Going into this weekend it was widely expected that Hamilton and his Mercedes team would struggle in comparison to Sebastian Vettel and the Scuderia, but with Red Bull also sticking their noses in, it meant the silver arrows were relegated to 5th and 6th on the grid for the showdown in Singapore.

“Well we knew coming here it would be difficult” Lewis said in the drivers pen following qualifying,
“I got everything I could out the car, I gave it everything. Literally threw the sink at it”.

Photo by Mark Thompson/Getty Images

This was backed up by the fact he was around 6 tenths of a second faster than his teammate in the sister Mercedes. A tough day at the office beckoned, to use an old but accurate cliché.

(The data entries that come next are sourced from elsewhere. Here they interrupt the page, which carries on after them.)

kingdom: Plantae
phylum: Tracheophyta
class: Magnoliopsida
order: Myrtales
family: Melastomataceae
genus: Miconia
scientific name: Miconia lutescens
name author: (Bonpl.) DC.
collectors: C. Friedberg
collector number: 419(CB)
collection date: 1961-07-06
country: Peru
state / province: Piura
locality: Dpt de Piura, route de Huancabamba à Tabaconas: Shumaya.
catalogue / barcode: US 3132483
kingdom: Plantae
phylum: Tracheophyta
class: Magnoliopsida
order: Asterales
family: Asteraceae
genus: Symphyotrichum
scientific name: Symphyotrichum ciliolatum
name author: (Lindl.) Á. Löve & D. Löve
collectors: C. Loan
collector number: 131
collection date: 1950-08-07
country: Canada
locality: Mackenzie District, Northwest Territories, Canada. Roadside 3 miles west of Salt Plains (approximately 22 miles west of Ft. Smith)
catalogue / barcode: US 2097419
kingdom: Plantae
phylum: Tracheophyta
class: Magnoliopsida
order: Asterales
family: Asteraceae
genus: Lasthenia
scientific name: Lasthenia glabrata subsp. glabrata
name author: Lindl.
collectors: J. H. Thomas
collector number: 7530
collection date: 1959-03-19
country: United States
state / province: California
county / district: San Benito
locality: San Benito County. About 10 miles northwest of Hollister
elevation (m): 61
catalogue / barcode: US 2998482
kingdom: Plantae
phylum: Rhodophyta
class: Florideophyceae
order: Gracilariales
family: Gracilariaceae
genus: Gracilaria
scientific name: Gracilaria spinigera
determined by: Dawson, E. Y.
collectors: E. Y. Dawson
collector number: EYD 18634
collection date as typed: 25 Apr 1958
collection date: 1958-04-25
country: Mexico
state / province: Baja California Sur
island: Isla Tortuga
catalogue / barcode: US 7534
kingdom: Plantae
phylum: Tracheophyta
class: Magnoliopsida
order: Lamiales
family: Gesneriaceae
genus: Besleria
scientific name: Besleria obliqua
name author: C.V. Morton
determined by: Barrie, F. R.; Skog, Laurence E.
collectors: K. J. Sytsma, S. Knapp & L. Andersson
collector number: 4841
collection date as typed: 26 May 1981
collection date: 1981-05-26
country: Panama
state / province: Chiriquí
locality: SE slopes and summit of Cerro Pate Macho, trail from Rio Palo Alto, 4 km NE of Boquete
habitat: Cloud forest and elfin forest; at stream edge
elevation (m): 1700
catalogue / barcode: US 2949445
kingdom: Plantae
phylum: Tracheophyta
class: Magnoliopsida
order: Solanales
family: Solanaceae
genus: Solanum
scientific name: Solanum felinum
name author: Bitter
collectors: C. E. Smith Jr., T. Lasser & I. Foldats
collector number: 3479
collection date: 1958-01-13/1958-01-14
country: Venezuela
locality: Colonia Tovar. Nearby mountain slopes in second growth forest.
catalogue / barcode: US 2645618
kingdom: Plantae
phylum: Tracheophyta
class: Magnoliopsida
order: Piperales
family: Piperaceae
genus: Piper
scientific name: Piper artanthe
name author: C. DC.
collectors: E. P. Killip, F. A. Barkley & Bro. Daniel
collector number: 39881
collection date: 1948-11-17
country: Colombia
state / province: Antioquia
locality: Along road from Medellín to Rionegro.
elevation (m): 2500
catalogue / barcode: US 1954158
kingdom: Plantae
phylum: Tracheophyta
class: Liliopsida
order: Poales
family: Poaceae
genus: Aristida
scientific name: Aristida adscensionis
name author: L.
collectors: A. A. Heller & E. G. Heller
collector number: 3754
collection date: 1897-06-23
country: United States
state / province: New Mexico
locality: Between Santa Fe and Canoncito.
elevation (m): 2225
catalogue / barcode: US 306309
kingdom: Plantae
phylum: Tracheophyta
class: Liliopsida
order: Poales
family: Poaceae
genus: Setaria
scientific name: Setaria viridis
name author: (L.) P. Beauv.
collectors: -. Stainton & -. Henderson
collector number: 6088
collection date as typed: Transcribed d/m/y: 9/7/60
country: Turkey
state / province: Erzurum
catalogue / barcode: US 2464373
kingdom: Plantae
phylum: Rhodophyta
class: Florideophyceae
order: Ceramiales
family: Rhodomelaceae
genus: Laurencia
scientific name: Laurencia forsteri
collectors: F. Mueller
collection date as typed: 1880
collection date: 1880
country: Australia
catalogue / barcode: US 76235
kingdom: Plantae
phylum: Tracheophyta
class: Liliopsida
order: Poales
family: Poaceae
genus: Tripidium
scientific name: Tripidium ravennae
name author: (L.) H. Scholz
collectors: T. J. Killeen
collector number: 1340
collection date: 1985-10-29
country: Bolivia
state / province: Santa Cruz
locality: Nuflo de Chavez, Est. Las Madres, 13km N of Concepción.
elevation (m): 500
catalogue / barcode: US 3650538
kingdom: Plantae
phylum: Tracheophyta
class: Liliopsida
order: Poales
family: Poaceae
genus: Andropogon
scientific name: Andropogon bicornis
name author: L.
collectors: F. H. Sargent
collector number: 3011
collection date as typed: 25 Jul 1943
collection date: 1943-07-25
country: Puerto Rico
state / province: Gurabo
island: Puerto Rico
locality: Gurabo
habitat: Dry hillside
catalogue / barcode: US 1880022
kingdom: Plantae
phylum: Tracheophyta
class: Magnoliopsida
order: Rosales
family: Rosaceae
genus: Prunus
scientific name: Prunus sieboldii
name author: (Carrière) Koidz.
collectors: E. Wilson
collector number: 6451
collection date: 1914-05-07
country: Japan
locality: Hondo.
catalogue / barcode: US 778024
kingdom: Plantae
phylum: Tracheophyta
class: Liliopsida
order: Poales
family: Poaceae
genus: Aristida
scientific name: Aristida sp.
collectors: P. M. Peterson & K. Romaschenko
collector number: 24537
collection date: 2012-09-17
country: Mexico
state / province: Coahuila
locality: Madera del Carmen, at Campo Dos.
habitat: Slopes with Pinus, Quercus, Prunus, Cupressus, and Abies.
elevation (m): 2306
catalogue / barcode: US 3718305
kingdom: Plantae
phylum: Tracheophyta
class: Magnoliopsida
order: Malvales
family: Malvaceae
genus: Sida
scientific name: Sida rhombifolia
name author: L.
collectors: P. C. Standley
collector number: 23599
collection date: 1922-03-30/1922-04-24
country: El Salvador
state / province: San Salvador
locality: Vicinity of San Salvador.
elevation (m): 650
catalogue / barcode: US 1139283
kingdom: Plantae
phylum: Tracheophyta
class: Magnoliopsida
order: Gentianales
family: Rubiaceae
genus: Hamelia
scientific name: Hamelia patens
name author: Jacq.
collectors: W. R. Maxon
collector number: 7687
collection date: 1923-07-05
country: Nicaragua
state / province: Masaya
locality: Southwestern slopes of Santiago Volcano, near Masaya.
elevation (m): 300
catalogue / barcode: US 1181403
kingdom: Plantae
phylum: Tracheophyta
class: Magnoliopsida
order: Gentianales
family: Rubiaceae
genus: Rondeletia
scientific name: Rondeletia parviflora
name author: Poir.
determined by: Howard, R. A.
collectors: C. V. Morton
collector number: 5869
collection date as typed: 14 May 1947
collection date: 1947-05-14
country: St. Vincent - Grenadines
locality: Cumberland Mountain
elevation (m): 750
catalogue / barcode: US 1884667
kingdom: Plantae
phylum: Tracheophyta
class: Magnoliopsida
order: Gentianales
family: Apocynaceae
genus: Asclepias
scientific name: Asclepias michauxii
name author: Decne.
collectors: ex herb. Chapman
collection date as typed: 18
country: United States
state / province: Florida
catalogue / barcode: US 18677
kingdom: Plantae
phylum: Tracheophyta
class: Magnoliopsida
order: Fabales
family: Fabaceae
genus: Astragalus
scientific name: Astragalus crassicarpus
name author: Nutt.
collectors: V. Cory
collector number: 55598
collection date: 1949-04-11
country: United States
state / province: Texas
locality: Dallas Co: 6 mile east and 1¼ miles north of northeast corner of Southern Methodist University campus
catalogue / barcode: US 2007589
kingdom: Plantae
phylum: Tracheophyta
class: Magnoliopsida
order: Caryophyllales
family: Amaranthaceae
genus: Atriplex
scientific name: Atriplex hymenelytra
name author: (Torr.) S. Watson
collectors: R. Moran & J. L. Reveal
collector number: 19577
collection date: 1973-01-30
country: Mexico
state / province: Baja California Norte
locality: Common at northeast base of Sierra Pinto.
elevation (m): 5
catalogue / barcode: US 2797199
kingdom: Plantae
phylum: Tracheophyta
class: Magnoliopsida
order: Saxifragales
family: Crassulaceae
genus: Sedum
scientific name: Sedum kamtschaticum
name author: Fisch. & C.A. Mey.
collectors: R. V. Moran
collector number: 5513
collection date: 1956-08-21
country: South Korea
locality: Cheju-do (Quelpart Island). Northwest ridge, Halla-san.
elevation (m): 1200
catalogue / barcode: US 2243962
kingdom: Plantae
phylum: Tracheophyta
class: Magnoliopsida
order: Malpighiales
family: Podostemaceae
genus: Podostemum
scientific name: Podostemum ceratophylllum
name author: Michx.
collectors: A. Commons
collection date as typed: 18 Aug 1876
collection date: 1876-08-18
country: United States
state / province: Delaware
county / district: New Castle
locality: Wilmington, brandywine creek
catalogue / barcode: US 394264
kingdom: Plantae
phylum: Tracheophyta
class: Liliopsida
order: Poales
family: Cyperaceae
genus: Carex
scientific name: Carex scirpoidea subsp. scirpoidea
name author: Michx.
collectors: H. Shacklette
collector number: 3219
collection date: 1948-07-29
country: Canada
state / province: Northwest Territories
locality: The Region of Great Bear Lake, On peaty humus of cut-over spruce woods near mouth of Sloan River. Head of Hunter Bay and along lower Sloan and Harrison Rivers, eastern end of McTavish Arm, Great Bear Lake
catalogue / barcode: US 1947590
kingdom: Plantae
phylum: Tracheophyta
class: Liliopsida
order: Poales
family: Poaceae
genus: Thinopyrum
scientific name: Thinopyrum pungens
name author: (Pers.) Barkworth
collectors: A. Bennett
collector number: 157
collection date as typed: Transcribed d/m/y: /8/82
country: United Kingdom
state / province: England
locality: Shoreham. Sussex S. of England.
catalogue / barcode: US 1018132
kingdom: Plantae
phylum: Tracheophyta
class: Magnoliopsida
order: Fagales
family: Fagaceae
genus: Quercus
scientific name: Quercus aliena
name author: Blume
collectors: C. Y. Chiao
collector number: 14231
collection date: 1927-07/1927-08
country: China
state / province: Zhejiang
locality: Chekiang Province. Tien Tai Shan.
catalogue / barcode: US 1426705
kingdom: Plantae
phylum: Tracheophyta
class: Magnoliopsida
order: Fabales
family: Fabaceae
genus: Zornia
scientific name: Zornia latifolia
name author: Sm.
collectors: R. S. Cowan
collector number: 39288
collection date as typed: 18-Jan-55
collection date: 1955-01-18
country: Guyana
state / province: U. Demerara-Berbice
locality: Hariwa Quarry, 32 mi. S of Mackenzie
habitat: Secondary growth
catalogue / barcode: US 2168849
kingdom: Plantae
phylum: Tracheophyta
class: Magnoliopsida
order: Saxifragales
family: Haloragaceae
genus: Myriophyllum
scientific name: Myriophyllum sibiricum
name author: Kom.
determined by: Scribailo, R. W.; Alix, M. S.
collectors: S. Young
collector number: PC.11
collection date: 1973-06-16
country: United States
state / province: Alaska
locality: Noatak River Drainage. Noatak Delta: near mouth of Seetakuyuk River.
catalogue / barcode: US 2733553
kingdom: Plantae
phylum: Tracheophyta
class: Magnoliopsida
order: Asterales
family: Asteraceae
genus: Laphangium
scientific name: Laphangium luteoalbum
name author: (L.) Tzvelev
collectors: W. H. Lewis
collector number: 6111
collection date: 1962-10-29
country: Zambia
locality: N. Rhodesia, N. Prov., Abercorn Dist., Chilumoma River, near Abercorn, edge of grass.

“Although I didn’t pray for a miracle and I didn’t pray for anything to happen. When it rained I thought ‘this is it – I can win from 5th in the rain.’ I was so sure I was going to be able to do something” Lewis shared after the race.

His confidence in going into the race in wet conditions and excelling can and does get misconstrued as arrogance from some sections of the F1 fanbase, but to be fair if you look back at the record books it is hard to argue that Lewis isn’t this generations ‘rain man’ after consistently blowing away the competitors in wet and changeable conditions throughout his career.

But this time it wasn’t just his uncanny ability to extract vastly more lap time over his competitors on the soaked streets of Singapore that won him this race. It also took a moment of characteristic aggression and uncalculated risk from his main competitor for this title.

As the lights went out on the grid to signal the start it was apparent that Vettel on pole and the young Max Verstappen sitting alongside him on the front row did not have the best of starts compared with the chasing pack. Heading along the pit straight to the first corner, Kimi Raikkonen with an unbelievable start was pulling alongside Verstappen only a meter or so from the pit wall. Unaware of the blistering start his teammate had made, Vettel moved across to cut off the young Dutchman, and so the cookie started to crumble. Verstappen caught in as literal a Ferrari sandwich as you can get had his nose alongside the title contender to his right, Raikkonen now fully alongside and edging in front of him from his left had nowhere to go. With Vettel still drifting across the track to cover, Raikkonens’ rear right wheel encountered the front left wheel of Verstappens’. This instantly broke the suspension of both cars and speared the Ferrari across the bow of Verstappen and into the sidepod of Vettel.

Raikkonens car was destroyed across the right side and was out of control heading into turn one, ending up slamming into an already stricken Red bull as he came across the track again and launching the McLaren of Fernando Alonso into the air who had avoided the shenanigans up till this point and had found himself in an unlikely 3rd by turn one. The Spaniard just can’t catch a break this season.

Vettel in his wounded steed

Vettel had carried on in first place albeit with extensive damage to the left side of his car, but as his wounded steed haemorrhaged coolant from his destroyed radiator system all over the rear wheels, he lost control just before turn 5 and swiped the entire nose cone assembly from the car and was travelling backwards as the entire grid whizzed by him.

As all this was unfolding, Hamilton had managed to stay out of trouble around the outside into turn 1 and was into an impressive 2nd place into the first corner, giving a perfect view of his main rival losing it along a relative straight part of the track and collecting the wall, inheriting the lead he would now not surrender.

The nature of this sport is that bar the radio transmissions we don’t get much of an insight into a drivers emotional state at any given moment, but given a 4k camera in the cockpit aiming at the drivers face at this race I would dare say you would have seen smile lines around Hamilton’s eyes under the bright floodlights.

At the end of the night, after 3 safety cars, 8 retirees, and a race cut short by the time limit, Hamilton had come home to register his 60th race win of his career and extend his championship lead to the largest gap anyone has had this season of 28 points.

Is this ‘The’ defining moment of the season?

Hamilton holds off Ricciardo

Hamiltons slogan of ‘Still I Rise’ couldn’t be more apt after winning at arguably the teams weakest circuit and with only 6 races left of the season there is still plenty to play for, but with Hamiltons current run of 5 wins in 6 it would take a very brave person to bet against him coming out on top come the end of November.